Team USA could also have one of the most potent power plays of the Olympics. Imagine Kane, Matthews, Eichel, and Brock Boeser floating around the offensive zone – each of them capable of dishing and launching one-timers. World domination at its finest.
Finally, that fourth line could be dangerous – literally. Miller centering the Tkachuk boys will be a sight to see. There typically isn’t that much hitting and intimidation in international tournaments, but this added element—plus their offensive abilities—could be a difference-maker for Team USA.

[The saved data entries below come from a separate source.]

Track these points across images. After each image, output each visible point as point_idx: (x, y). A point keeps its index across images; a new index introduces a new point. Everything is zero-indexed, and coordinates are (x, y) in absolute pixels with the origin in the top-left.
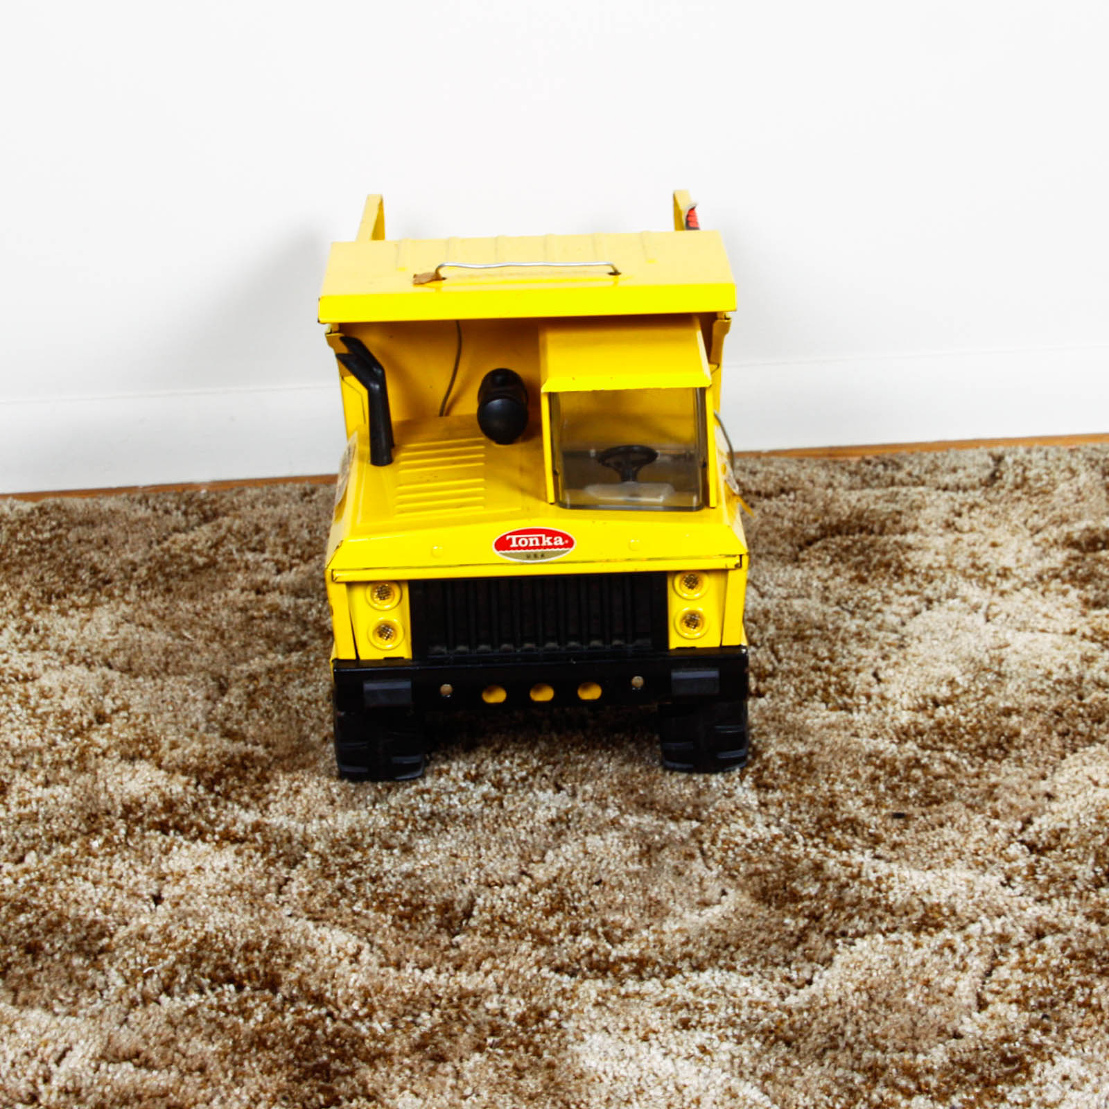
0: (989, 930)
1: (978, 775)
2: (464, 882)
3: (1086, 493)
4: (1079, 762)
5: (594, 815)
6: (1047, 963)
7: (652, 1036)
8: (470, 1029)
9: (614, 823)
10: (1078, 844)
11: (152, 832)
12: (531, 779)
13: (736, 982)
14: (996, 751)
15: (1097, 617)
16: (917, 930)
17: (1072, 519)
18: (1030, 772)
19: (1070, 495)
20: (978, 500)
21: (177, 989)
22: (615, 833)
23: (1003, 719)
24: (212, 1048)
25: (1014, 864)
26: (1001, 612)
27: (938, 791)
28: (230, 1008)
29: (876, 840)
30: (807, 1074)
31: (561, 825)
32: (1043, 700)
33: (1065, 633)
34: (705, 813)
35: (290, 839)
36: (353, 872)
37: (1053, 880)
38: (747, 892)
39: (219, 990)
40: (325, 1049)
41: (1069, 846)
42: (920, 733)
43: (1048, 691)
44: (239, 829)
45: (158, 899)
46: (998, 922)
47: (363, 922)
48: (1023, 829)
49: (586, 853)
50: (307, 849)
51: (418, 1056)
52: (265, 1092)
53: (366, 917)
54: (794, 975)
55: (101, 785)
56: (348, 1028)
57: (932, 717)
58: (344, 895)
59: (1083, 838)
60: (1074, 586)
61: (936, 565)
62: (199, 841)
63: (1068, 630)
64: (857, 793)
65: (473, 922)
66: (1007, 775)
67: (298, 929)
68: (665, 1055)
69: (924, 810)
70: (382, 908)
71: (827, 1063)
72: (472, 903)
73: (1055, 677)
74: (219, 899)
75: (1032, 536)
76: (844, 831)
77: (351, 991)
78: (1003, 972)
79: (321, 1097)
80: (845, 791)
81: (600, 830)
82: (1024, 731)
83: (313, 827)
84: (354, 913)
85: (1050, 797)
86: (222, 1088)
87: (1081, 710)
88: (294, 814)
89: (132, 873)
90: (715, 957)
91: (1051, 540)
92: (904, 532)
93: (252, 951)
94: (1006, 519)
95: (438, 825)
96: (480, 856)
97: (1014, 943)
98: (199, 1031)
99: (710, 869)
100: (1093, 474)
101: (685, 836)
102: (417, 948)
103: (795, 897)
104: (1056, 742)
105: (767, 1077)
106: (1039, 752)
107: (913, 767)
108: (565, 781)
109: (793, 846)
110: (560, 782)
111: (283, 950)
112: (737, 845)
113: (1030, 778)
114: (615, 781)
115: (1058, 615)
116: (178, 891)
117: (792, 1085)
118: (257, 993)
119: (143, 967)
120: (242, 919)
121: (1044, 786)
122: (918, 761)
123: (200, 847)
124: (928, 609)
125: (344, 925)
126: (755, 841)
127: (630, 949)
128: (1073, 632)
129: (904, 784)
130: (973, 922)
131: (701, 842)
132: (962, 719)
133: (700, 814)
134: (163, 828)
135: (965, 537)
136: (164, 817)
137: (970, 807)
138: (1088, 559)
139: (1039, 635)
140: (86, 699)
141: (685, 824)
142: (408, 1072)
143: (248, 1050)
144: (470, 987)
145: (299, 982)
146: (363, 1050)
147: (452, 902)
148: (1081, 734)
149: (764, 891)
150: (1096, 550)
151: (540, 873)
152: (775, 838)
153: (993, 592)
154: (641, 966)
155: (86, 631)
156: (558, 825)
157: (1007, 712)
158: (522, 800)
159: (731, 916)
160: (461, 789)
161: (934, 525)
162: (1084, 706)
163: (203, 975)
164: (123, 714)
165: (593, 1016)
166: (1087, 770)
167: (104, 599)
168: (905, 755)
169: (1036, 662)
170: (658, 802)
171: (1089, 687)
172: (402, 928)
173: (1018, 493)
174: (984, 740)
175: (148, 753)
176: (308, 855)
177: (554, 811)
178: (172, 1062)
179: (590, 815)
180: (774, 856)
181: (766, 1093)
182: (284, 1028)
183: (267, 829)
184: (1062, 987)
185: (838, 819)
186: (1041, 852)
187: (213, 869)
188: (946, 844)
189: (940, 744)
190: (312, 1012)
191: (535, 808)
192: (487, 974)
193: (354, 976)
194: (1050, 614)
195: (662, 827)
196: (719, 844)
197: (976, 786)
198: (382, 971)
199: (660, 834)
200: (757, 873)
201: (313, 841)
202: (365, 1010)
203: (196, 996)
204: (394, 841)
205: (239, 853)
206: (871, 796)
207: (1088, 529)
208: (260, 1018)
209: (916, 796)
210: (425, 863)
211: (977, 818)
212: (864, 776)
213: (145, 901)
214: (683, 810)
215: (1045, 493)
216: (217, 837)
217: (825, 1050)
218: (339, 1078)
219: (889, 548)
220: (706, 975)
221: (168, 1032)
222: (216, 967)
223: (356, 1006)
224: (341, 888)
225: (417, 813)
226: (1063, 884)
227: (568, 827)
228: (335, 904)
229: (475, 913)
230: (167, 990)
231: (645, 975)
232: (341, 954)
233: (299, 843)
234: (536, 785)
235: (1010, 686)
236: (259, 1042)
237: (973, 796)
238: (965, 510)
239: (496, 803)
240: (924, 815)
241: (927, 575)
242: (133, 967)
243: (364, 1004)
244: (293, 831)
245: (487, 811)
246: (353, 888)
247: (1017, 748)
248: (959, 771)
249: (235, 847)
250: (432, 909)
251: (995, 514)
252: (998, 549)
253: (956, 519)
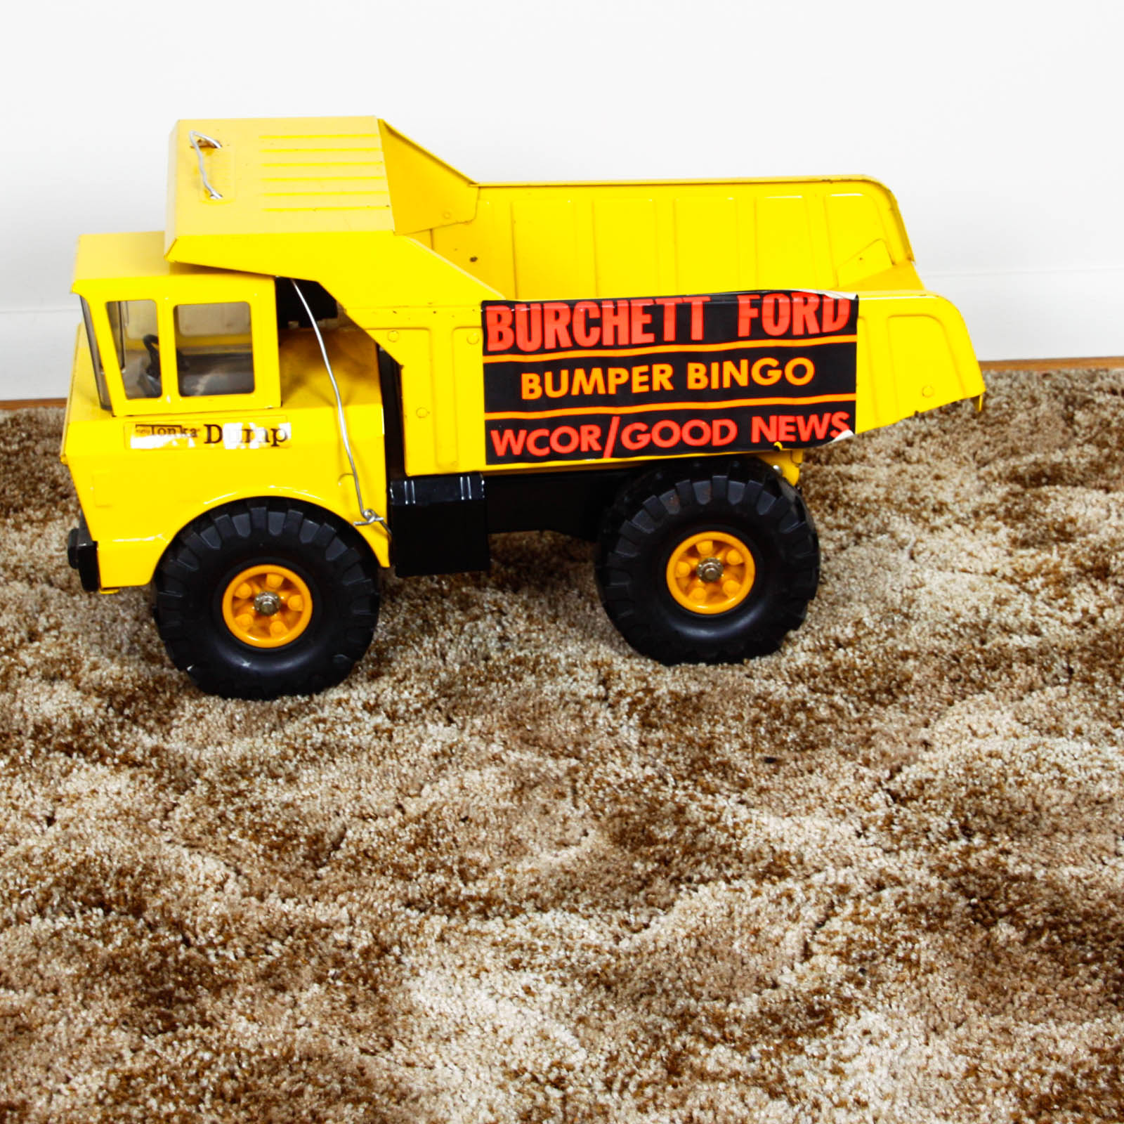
0: (830, 881)
1: (859, 721)
2: (338, 814)
3: (1043, 424)
4: (964, 709)
5: (478, 750)
6: (877, 916)
7: (483, 974)
8: (314, 961)
9: (495, 758)
10: (940, 795)
11: (57, 754)
12: (424, 711)
13: (576, 924)
14: (884, 696)
15: (1022, 557)
16: (759, 878)
17: (1022, 452)
18: (912, 719)
19: (1026, 426)
20: (932, 429)
21: (49, 911)
22: (494, 769)
23: (900, 662)
24: (69, 971)
25: (873, 813)
26: (925, 550)
27: (816, 735)
28: (93, 932)
29: (744, 784)
30: (620, 1019)
31: (444, 759)
32: (944, 644)
33: (986, 574)
34: (584, 751)
35: (183, 765)
36: (237, 800)
37: (906, 831)
38: (606, 834)
39: (89, 913)
40: (173, 976)
41: (931, 797)
42: (814, 676)
43: (951, 634)
44: (138, 754)
45: (51, 821)
46: (843, 872)
47: (235, 851)
48: (892, 777)
49: (462, 788)
50: (198, 775)
51: (261, 984)
52: (108, 1016)
53: (239, 846)
54: (632, 919)
55: (19, 704)
56: (200, 956)
57: (830, 659)
58: (223, 823)
59: (946, 789)
60: (1006, 523)
61: (873, 498)
62: (99, 764)
63: (988, 570)
64: (737, 736)
65: (339, 855)
66: (891, 721)
67: (173, 855)
68: (492, 994)
69: (797, 755)
70: (256, 838)
71: (640, 1008)
72: (342, 836)
73: (961, 620)
74: (106, 824)
75: (978, 468)
76: (715, 774)
77: (209, 919)
78: (835, 924)
79: (159, 1023)
80: (724, 734)
81: (480, 766)
82: (916, 677)
83: (208, 754)
84: (230, 841)
85: (926, 745)
86: (70, 1010)
87: (979, 656)
88: (193, 739)
89: (29, 794)
90: (560, 898)
91: (995, 473)
92: (849, 463)
93: (125, 876)
94: (956, 450)
95: (326, 755)
96: (360, 788)
97: (852, 894)
98: (59, 954)
99: (576, 807)
100: (1056, 404)
101: (561, 774)
102: (281, 880)
103: (651, 841)
104: (945, 688)
105: (581, 1020)
106: (927, 698)
107: (799, 710)
108: (456, 715)
109: (663, 788)
110: (451, 715)
111: (154, 876)
112: (609, 784)
113: (912, 725)
114: (505, 715)
115: (983, 554)
116: (70, 813)
117: (601, 1030)
118: (122, 918)
119: (21, 888)
120: (122, 844)
121: (924, 733)
122: (804, 703)
123: (100, 769)
124: (856, 544)
125: (216, 853)
126: (628, 781)
127: (481, 888)
128: (993, 573)
129: (785, 728)
130: (818, 870)
131: (575, 781)
132: (858, 661)
133: (580, 752)
134: (68, 750)
135: (910, 468)
136: (70, 739)
137: (844, 754)
138: (1028, 495)
139: (958, 575)
140: (21, 617)
141: (565, 763)
142: (249, 999)
143: (101, 975)
144: (323, 919)
145: (162, 908)
146: (209, 979)
147: (323, 834)
148: (972, 681)
149: (623, 832)
150: (1039, 485)
151: (412, 807)
152: (649, 779)
153: (924, 527)
154: (486, 907)
155: (35, 547)
156: (440, 759)
157: (905, 656)
158: (411, 732)
159: (584, 857)
160: (356, 719)
161: (883, 454)
162: (982, 651)
163: (76, 899)
164: (54, 633)
165: (433, 951)
166: (969, 719)
167: (58, 514)
168: (793, 698)
169: (948, 604)
170: (541, 739)
171: (994, 632)
172: (270, 858)
173: (974, 423)
174: (874, 686)
175: (68, 674)
176: (198, 781)
177: (439, 745)
178: (30, 983)
179: (473, 750)
180: (642, 797)
181: (577, 1036)
182: (138, 953)
183: (164, 754)
184: (888, 940)
185: (711, 762)
186: (903, 802)
187: (106, 793)
188: (811, 791)
189: (831, 687)
190: (167, 937)
191: (421, 740)
192: (342, 906)
193: (216, 904)
194: (975, 553)
195: (540, 764)
196: (592, 783)
197: (854, 733)
198: (244, 901)
199: (536, 771)
200: (621, 814)
201: (205, 769)
202: (221, 938)
203: (64, 918)
204: (281, 771)
205: (133, 778)
206: (749, 739)
207: (1035, 463)
208: (119, 943)
209: (794, 741)
210: (306, 793)
211: (847, 765)
212: (747, 719)
213: (38, 822)
214: (565, 748)
215: (1002, 423)
216: (116, 761)
217: (642, 996)
218: (179, 1006)
219: (830, 479)
220: (548, 917)
221: (31, 953)
222: (89, 891)
223: (212, 933)
224: (222, 817)
225: (309, 742)
226: (915, 836)
227: (450, 762)
228: (211, 831)
229: (343, 845)
230: (40, 911)
231: (490, 914)
232: (208, 882)
233: (193, 769)
234: (428, 718)
235: (914, 629)
236: (113, 966)
237: (849, 742)
238: (917, 439)
239: (385, 735)
240: (796, 760)
241: (862, 508)
242: (12, 888)
243: (220, 932)
244: (187, 758)
245: (375, 743)
246: (232, 817)
247: (906, 694)
248: (842, 716)
249: (131, 771)
250: (302, 840)
251: (944, 445)
252: (939, 483)
253: (907, 449)
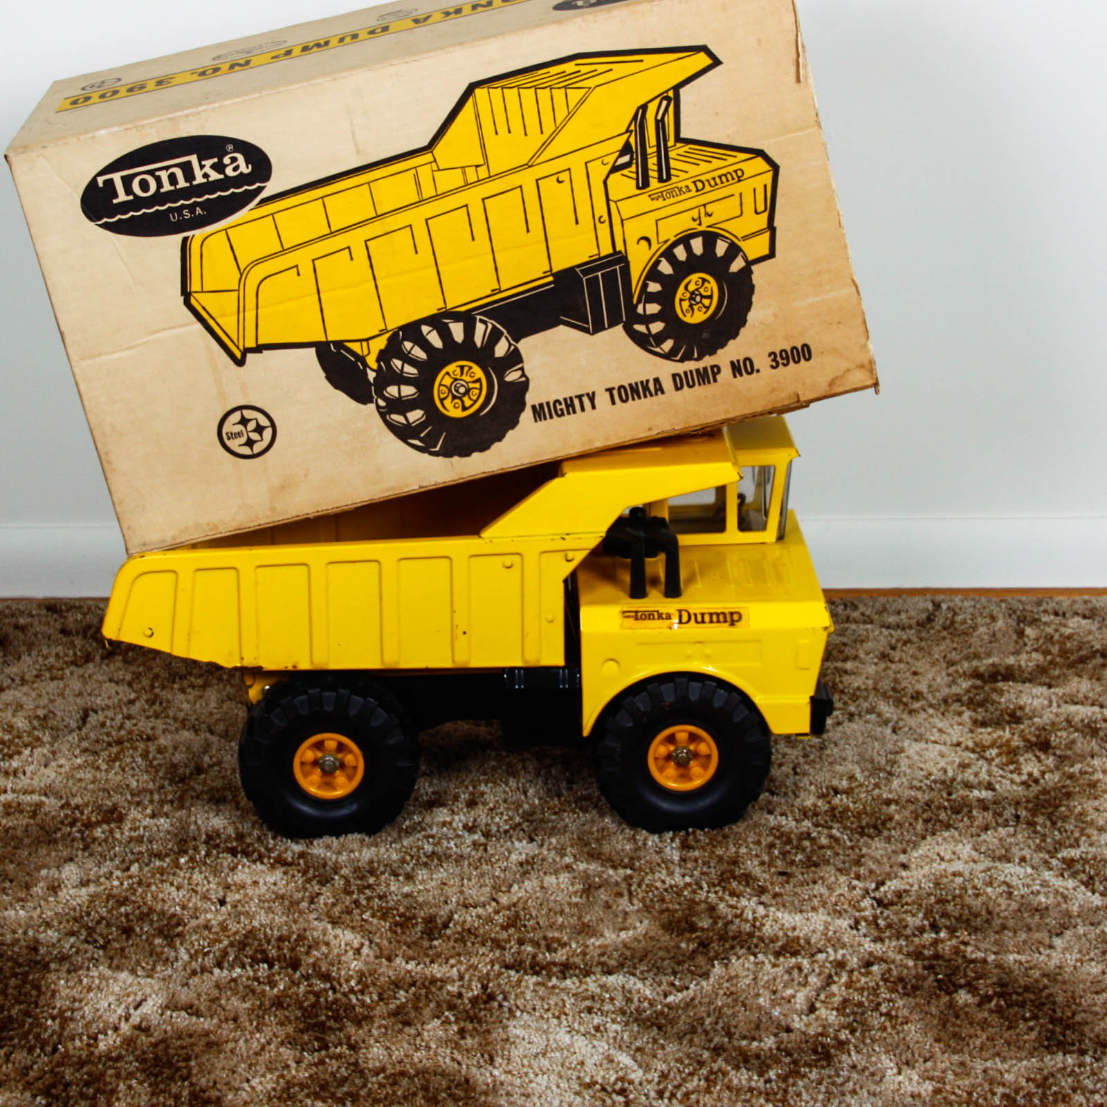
0: (831, 959)
1: (852, 848)
2: (446, 903)
3: (999, 635)
4: (934, 842)
5: (554, 861)
6: (866, 983)
7: (563, 1017)
8: (432, 1005)
9: (568, 868)
10: (914, 902)
11: (225, 855)
12: (511, 831)
13: (634, 984)
14: (872, 830)
15: (981, 733)
16: (777, 954)
17: (982, 656)
18: (894, 847)
19: (986, 637)
20: (912, 637)
21: (226, 965)
22: (567, 875)
23: (884, 807)
24: (245, 1006)
25: (863, 914)
26: (905, 726)
27: (819, 857)
28: (261, 980)
29: (762, 890)
30: (668, 1049)
31: (527, 867)
32: (919, 795)
33: (952, 745)
34: (637, 864)
35: (324, 865)
36: (367, 891)
37: (889, 926)
38: (657, 923)
39: (256, 967)
40: (325, 1012)
41: (907, 904)
42: (816, 815)
43: (924, 788)
44: (289, 856)
45: (222, 902)
46: (841, 952)
47: (367, 926)
48: (877, 888)
49: (542, 887)
50: (336, 873)
51: (392, 1019)
52: (277, 1037)
53: (371, 923)
54: (677, 983)
55: (193, 818)
56: (344, 999)
57: (829, 802)
58: (358, 907)
59: (919, 897)
60: (969, 708)
61: (863, 687)
62: (258, 863)
63: (955, 742)
64: (757, 856)
65: (448, 932)
66: (877, 849)
67: (319, 928)
68: (570, 1032)
69: (804, 870)
70: (384, 917)
71: (685, 1042)
72: (450, 918)
73: (933, 778)
74: (266, 905)
75: (947, 668)
76: (740, 883)
77: (351, 973)
78: (834, 988)
79: (316, 1043)
80: (747, 854)
81: (556, 872)
82: (897, 817)
83: (343, 858)
84: (363, 920)
85: (905, 867)
86: (247, 1032)
87: (946, 804)
88: (331, 848)
89: (205, 882)
90: (622, 965)
91: (961, 671)
92: (845, 660)
93: (283, 942)
94: (930, 653)
95: (436, 861)
96: (463, 885)
97: (848, 968)
98: (237, 994)
99: (633, 904)
100: (1009, 621)
101: (619, 880)
102: (405, 948)
103: (693, 928)
104: (919, 826)
105: (638, 1049)
106: (905, 833)
107: (805, 839)
108: (537, 835)
109: (699, 891)
110: (533, 835)
111: (306, 942)
112: (657, 888)
113: (893, 852)
114: (575, 836)
115: (950, 730)
116: (237, 897)
117: (655, 1056)
118: (283, 971)
119: (204, 948)
120: (280, 919)
121: (902, 858)
122: (809, 834)
123: (259, 866)
124: (850, 721)
125: (353, 928)
126: (671, 886)
127: (560, 956)
128: (959, 744)
129: (794, 851)
130: (820, 951)
131: (630, 885)
132: (851, 805)
133: (634, 864)
134: (234, 852)
135: (893, 666)
136: (235, 844)
137: (840, 870)
138: (986, 688)
139: (931, 746)
140: (190, 756)
141: (621, 872)
142: (383, 1030)
143: (270, 1008)
144: (439, 976)
145: (314, 965)
146: (352, 1015)
147: (435, 917)
148: (940, 821)
149: (670, 923)
150: (996, 681)
151: (504, 899)
152: (687, 885)
153: (904, 710)
154: (565, 969)
155: (198, 706)
156: (525, 866)
157: (888, 802)
158: (502, 846)
159: (641, 938)
160: (458, 836)
161: (871, 655)
162: (948, 800)
163: (247, 957)
164: (216, 768)
166: (937, 849)
167: (215, 681)
168: (800, 830)
169: (922, 765)
170: (604, 854)
171: (958, 787)
172: (396, 933)
173: (945, 633)
174: (864, 823)
175: (230, 797)
176: (336, 877)
177: (524, 856)
178: (215, 1013)
179: (551, 860)
180: (682, 899)
181: (636, 1061)
182: (297, 995)
183: (309, 857)
184: (872, 1001)
185: (737, 873)
186: (886, 906)
187: (265, 883)
188: (815, 896)
189: (830, 823)
190: (320, 985)
191: (510, 853)
192: (452, 966)
193: (355, 962)
194: (944, 729)
195: (603, 872)
196: (644, 887)
197: (848, 856)
198: (376, 961)
199: (600, 877)
200: (667, 910)
201: (341, 868)
202: (360, 987)
203: (238, 970)
204: (401, 871)
205: (285, 873)
206: (766, 858)
207: (993, 665)
208: (282, 987)
209: (800, 861)
210: (421, 887)
211: (842, 879)
212: (764, 843)
213: (213, 903)
214: (622, 861)
215: (967, 634)
216: (272, 861)
217: (685, 1034)
218: (331, 1032)
219: (829, 671)
220: (611, 978)
221: (215, 993)
222: (256, 951)
223: (353, 983)
224: (356, 902)
225: (421, 851)
226: (898, 931)
227: (533, 869)
228: (349, 912)
229: (451, 925)
230: (219, 965)
231: (567, 975)
232: (348, 948)
233: (331, 868)
234: (515, 837)
235: (895, 783)
236: (278, 1003)
237: (844, 862)
238: (899, 645)
239: (482, 848)
240: (803, 874)
241: (854, 694)
242: (196, 947)
243: (359, 983)
244: (327, 859)
245: (473, 853)
246: (364, 903)
247: (889, 830)
248: (839, 845)
249: (283, 869)
250: (420, 920)
251: (921, 649)
252: (916, 678)
253: (891, 652)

Defending the United States
On defense, the U.S. has a dynamic group of blueliners who could light up the scoresheet. Zach Werenski, John Carlson, and Quinn Hughes are all capable of scoring 20-plus goals in an NHL regular season and can light the lamp from just about anywhere – quarterbacking a power play, sneaking in down low, joining the rush late, or just firing pucks through traffic during sustained offensive zone time.
But their contributions won’t be limited to scoring goals – this is a true possession domination team. All six starting defensemen typically suppress a high amount of chances against and can move the puck out of the zone well. Simply put, they’re smart, efficient rearguards.
In net, you could start either Connor Hellebuyck or John Gibson and be happy with the results. Both are elite goaltenders who will be even better with a strong team in front of them. And unless Spencer Knight sets the NHL on fire in the next two years, Ben Bishop figures to be the third goalie with plenty of big-game experience under his belt.
Just Missed Out
Cam Atkinson, T.J. Oshie, Max Pacioretty, Chris Kreider, Vincent Trocheck, Bryan Rust, Brock Nelson, Blake Wheeler, Kevin Hayes, Brandon Carlo, Tony DeAngelo, Ryan McDonagh, Jacob Trouba.